From north to south, the Cameron Highlands roughly encompass Tringkap, Brinchang, Tanah Rata, Ringlet and their surrounds. This fresh climate inspires convoys of visitors to pick strawberries and sip tea here each weekend. The highlands' combination of genteel tea culture, hiking trails and mild temperatures is irresistible. With eco-conscious trekking, unexplored forests and some interesting temples, there is serenity to be found amid the touristic hubbub.

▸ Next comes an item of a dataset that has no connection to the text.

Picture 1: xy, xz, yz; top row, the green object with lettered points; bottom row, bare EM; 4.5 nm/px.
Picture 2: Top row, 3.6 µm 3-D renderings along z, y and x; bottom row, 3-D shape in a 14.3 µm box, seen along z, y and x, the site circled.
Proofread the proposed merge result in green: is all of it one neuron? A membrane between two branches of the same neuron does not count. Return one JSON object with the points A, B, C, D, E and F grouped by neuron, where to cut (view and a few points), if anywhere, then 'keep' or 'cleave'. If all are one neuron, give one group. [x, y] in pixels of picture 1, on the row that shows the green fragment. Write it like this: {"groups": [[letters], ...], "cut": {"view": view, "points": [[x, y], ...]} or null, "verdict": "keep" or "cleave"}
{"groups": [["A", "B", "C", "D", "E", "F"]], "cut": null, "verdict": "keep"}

Borneo’s most sophisticated city brings together a kaleidoscope of cultures, crafts and cuisines. The bustling streets – some very modern, others with a colonial vibe – amply reward visitors with a penchant for aimless ambling. Chinese temples decorated with dragons abut shop houses from the time of the White Rajahs, a South Indian mosque is a five-minute walk from stalls selling half-a-dozen Asian cuisines, and a landscaped riverfront park attracts families out for a stroll and a quick bite. Kuching’s other huge asset is its day-trip proximity to a dozen first-rate nature sites.
Combine three distinct and ancient cultures, indigenous and colonial architecture, and embellish with some of the best food in Southeast Asia, and you have the irresistible urban cocktail that is George Town.

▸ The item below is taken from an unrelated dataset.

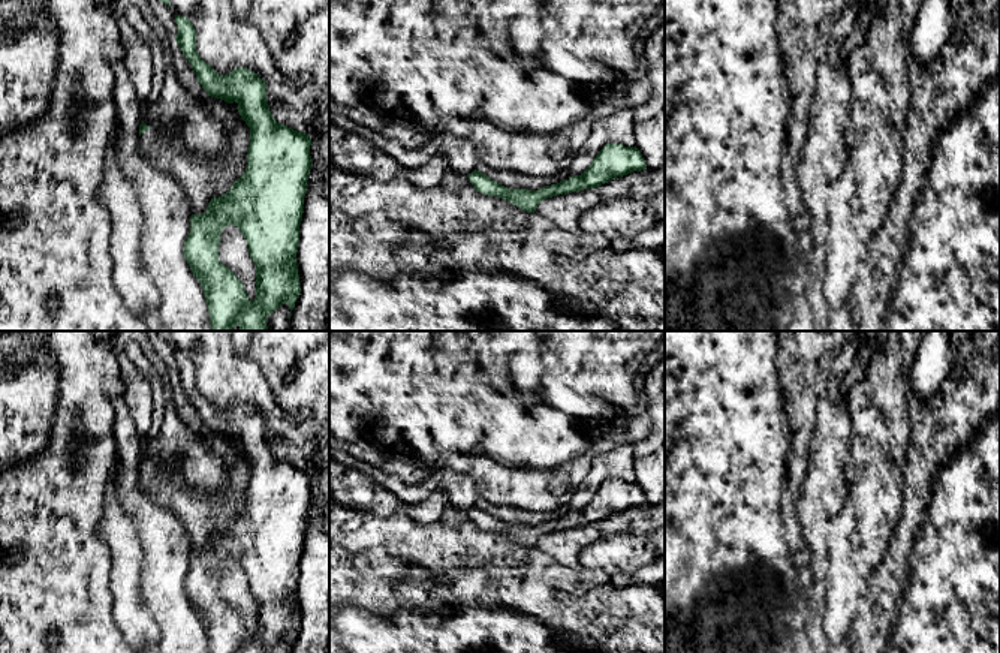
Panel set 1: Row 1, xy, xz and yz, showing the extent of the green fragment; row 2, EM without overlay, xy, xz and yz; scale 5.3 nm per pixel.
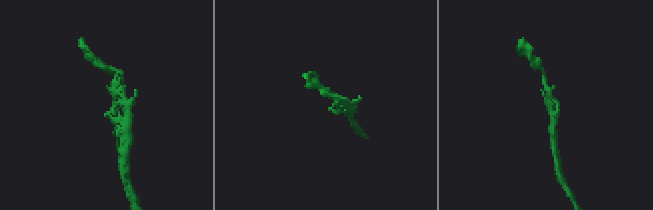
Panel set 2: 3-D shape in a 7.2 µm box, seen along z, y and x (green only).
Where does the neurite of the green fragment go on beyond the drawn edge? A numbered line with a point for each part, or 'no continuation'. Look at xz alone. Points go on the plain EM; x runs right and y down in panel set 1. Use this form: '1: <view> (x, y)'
no continuation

Most impressive is the movie set–like mishmash of the city's buildings, people and culture; you find Chinese temples in Little India and mosques in Chinatown, and Western-style skyscrapers and shopping complexes gleaming high above British Raj–era architecture.
The eclectic jumble makes this a city that rewards explorers. Get lost in the maze of chaotic streets and narrow lanes, past shrines decorated with strings of paper lanterns and fragrant shops selling Indian spices; or enjoy George Town's burgeoning street art scene, its modern cafes and fun bars.
The Kinabatangan River is Sabah's longest: 560km of brown water, coiling like the serpents that swim its length far into the Bornean interior. Riverine forest creeps alongside the water, swarming with wildlife that flee ever-encroaching palm-oil plantations. Lodges are tastefully scattered along the banks, while home-stay programs pop up with the frequency of local monkeys.
Dozens of tin boats putter along the shores offering tourists the opportunity to have a close encounter with a wild friend. This is the only place in Sabah where you can find a concentration of 10 primates including: orangutan, Bornean gibbon, long-tailed and short-tailed macaque, three kinds of leaf monkey, western tarsier, slow loris and proboscis monkey. Add to this eight different kinds of hornbill, herds of pygmy elephants, crocs, wild boar and a clouded leopard.